Serial connection fails with 'Permission denied' on Linux
Add your user to the dialout group to access serial ports: `sudo usermod -aG dialout $USER`. Log out and back in for the change to take effect. Verify port access with `ls -la /dev/ttyUSB0`.
Capability token validation errors when calling device intents
Ensure DCP_SECRET is set to the same value used when minting the token. Tokens are capability-scoped — if the tool calls lamp.write but the minted token only has lamp.read, access will be denied. Mint a new token with the required capability scope using `dcp token mint --caps lamp.write,lamp.read`.
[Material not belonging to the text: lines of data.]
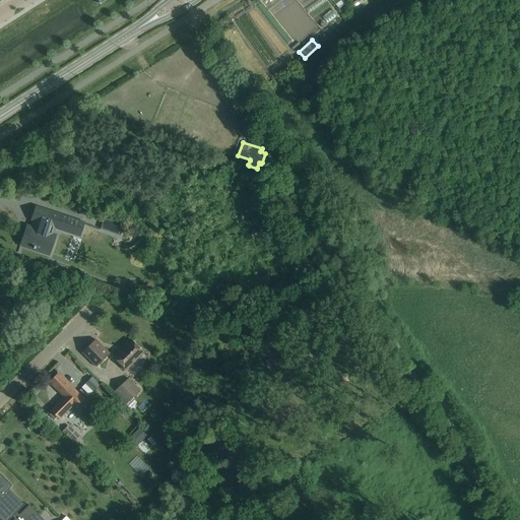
[(26,226),(20,245),(41,252),(43,244),(52,247),(56,236),(51,235),(53,228),(57,229),(57,228),(78,235),(82,223),(83,224),(83,223),(36,207),(31,219),(35,220),(33,228),(26,226)]
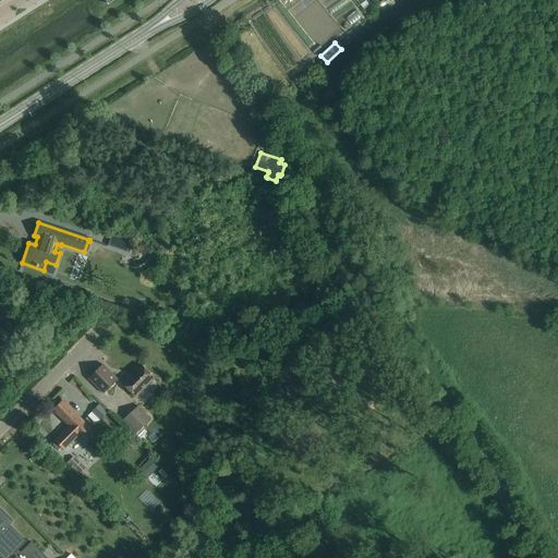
[(133,242),(111,234),(107,245),(129,253),(133,242)]
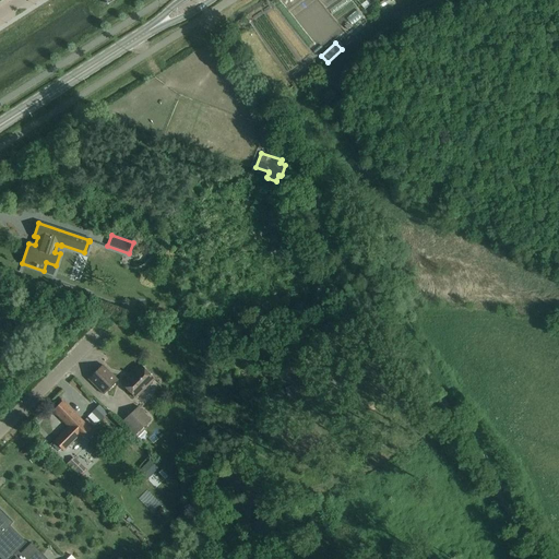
[(171,296),(169,302),(178,306),(181,299),(171,296)]
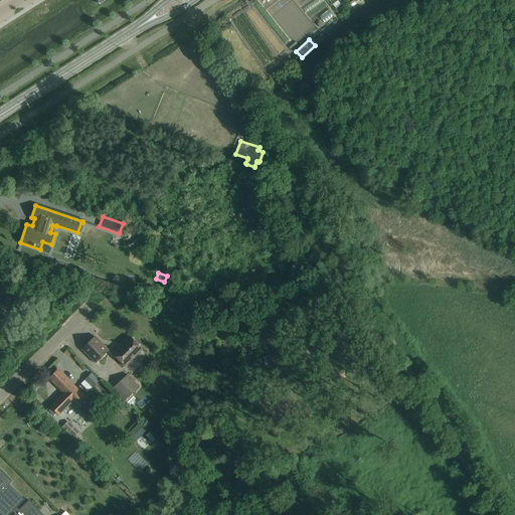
[(96,364),(109,351),(95,337),(81,349),(96,364)]
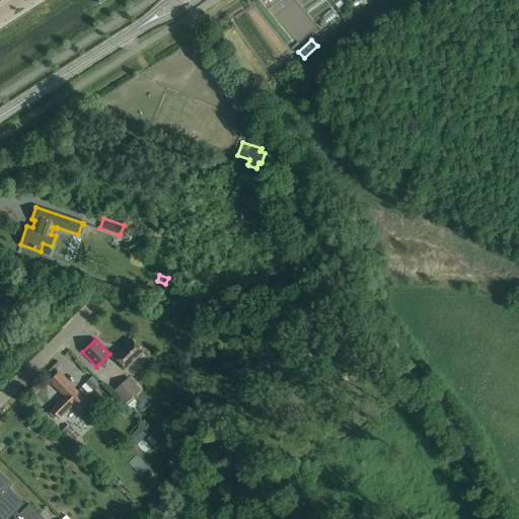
[(126,370),(143,353),(131,340),(114,357),(126,370)]
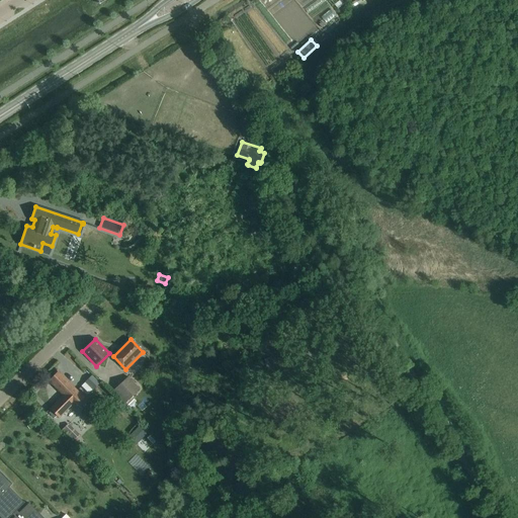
[(75,407),(84,398),(59,372),(50,381),(64,396),(51,409),(60,418),(73,405),(75,407)]
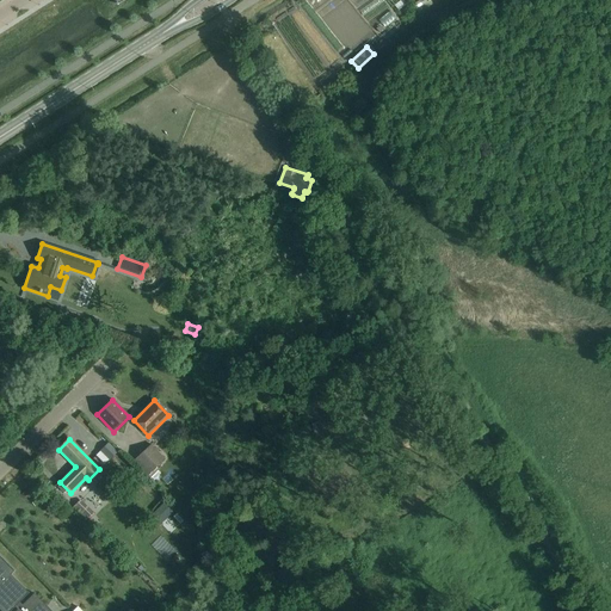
[(109,460),(117,451),(107,443),(100,450),(109,460)]
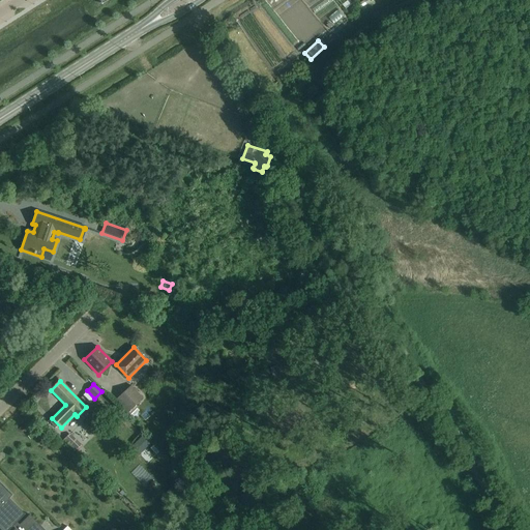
[(143,399),(131,386),(116,400),(127,412),(143,399)]
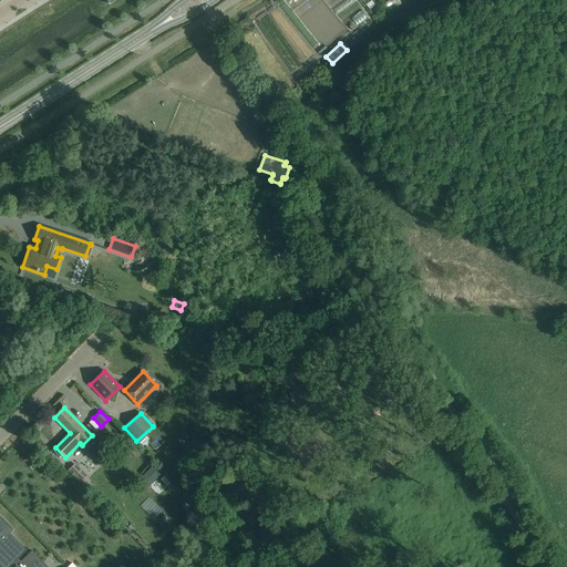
[(74,463),(68,471),(80,483),(88,476),(74,463)]
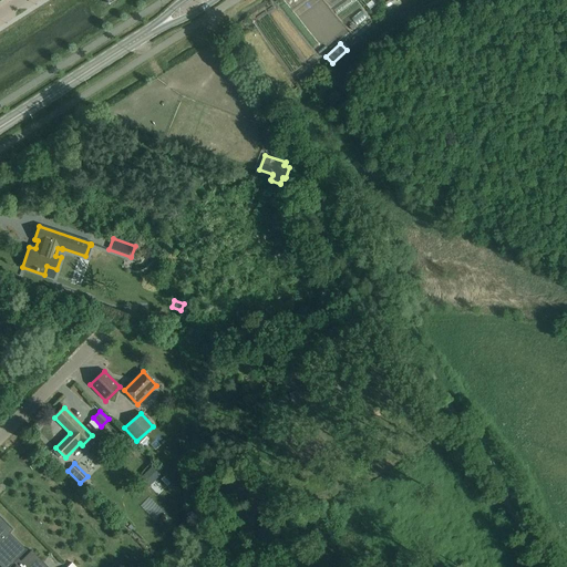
[(152,467),(145,474),(153,482),(160,475),(152,467)]
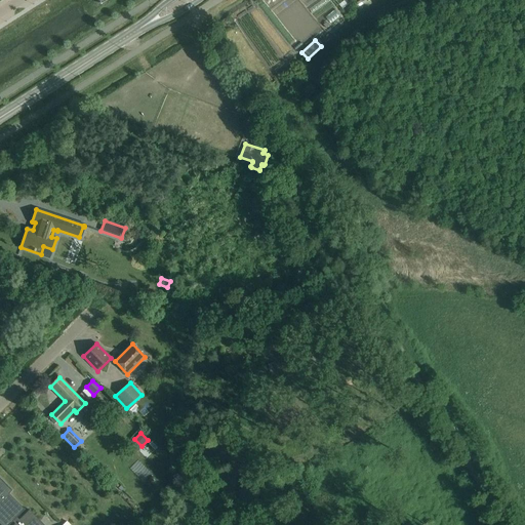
[(152,439),(143,449),(149,455),(158,446),(152,439)]
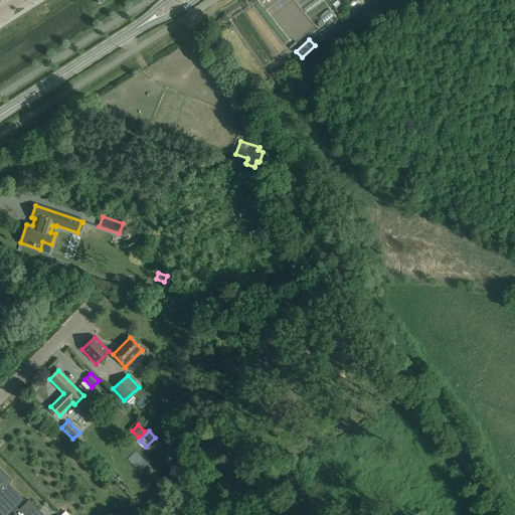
[(0,513),(1,514),(9,514),(13,512),(15,514),(13,514),(43,514),(29,500),(19,510),(17,508),(24,500),(9,485),(13,481),(0,468),(0,513)]
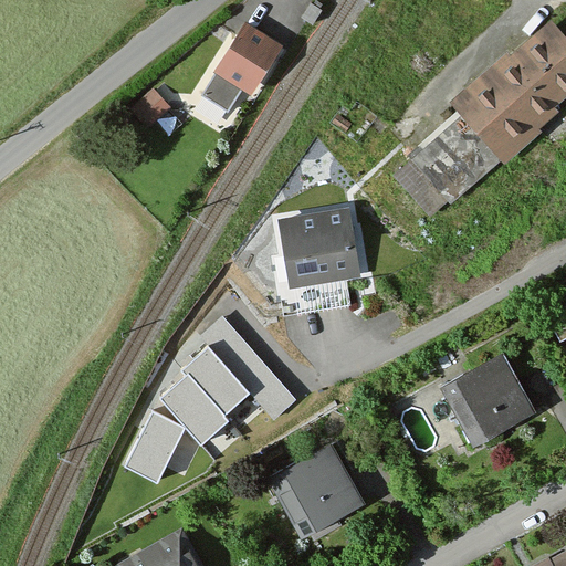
[(313,22),(322,9),(310,1),(301,14),(313,22)]
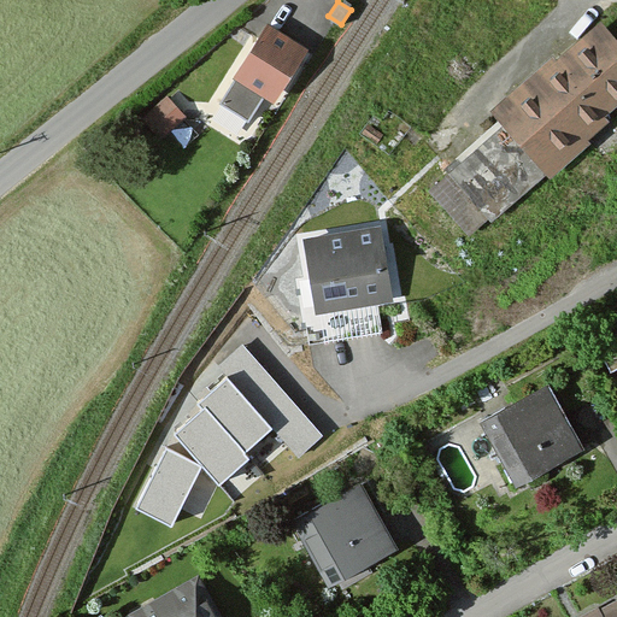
[(306,51),(268,27),(219,105),(247,122),(272,82),(283,89),(306,51)]
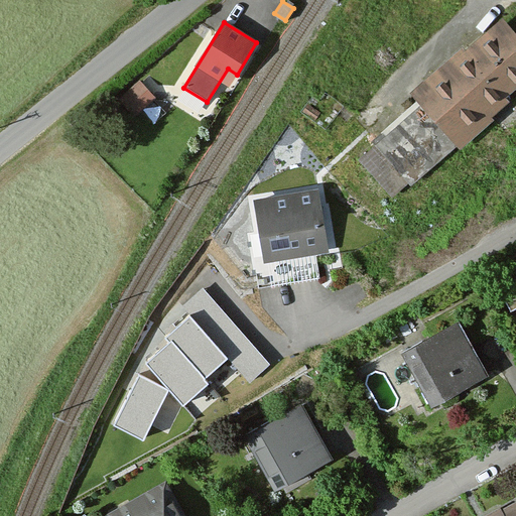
[(369,151),(363,156),(394,192),(400,187),(404,191),(449,152),(450,153),(502,109),(497,104),(515,87),(515,45),(497,24),(462,55),(458,51),(404,98),(411,106),(365,146),(369,151)]
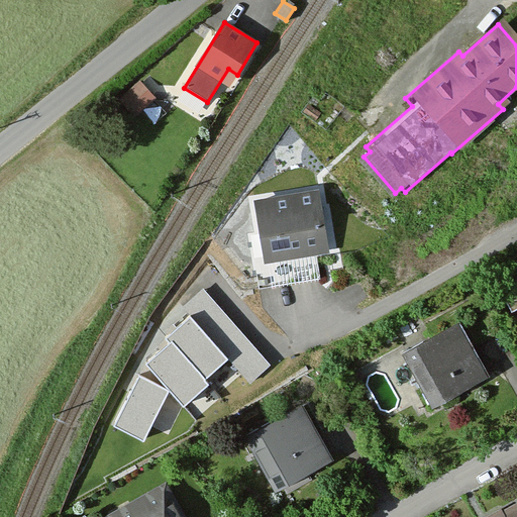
[(121,101),(136,118),(154,102),(139,85),(121,101)]
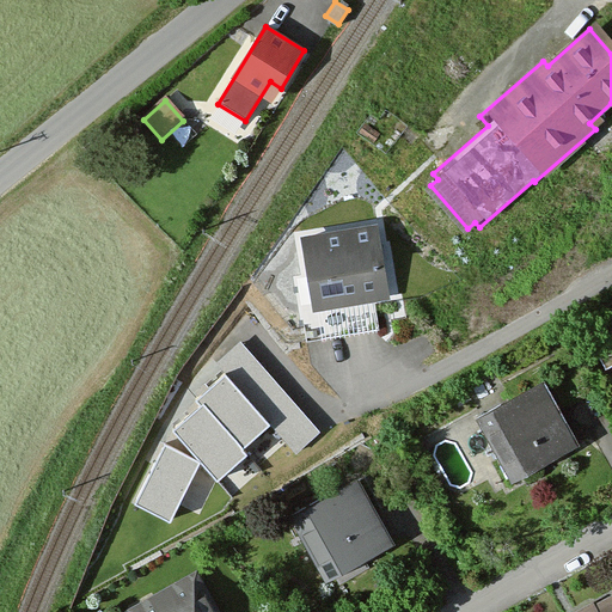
[(386,294),(375,226),(303,238),(314,305),(386,294)]
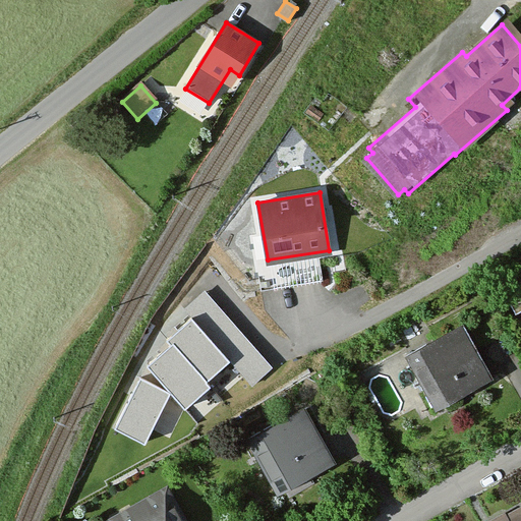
[(240,368),(259,351),(215,300),(143,362),(183,407),(234,362),(240,368)]
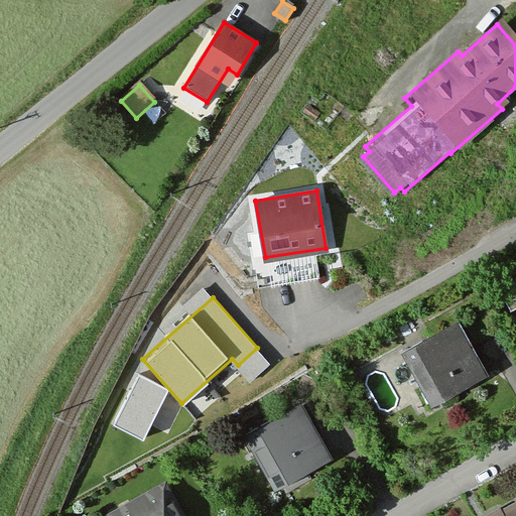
[(484,376),(457,328),(406,355),(433,404),(484,376)]
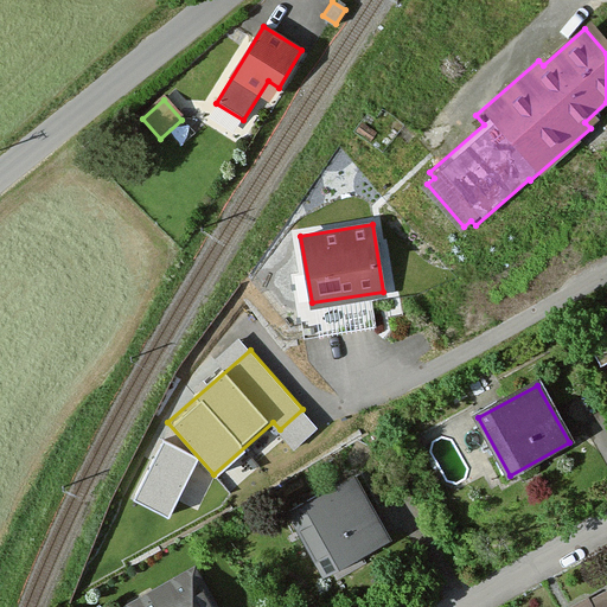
[(138,499),(171,515),(198,457),(164,441),(138,499)]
Frequently Asked Questions about Device Context Protocol
What is Device Context Protocol?
Device Context Protocol is a Model Context Protocol (MCP) server that device context protocol — bridge llm agents to physical devices. sub-50-byte frames, <16kb mcu footprint, capability-scoped and safe by design. complementary to mcp. It connects AI assistants to external tools and data sources through a standardized interface.
How do I install Device Context Protocol?
Follow the installation instructions on the Device Context Protocol GitHub repository. Clone the repo, install dependencies, and add the server config to your AI client.
Which AI clients work with Device Context Protocol?
Device Context Protocol works with all major MCP-compatible AI clients including Claude Desktop, Claude Code, Cursor, VS Code (GitHub Copilot), Windsurf, and Cline.
Is Device Context Protocol free to use?
Yes, Device Context Protocol is open source and available under the MIT license. You can use it freely in both personal and commercial projects.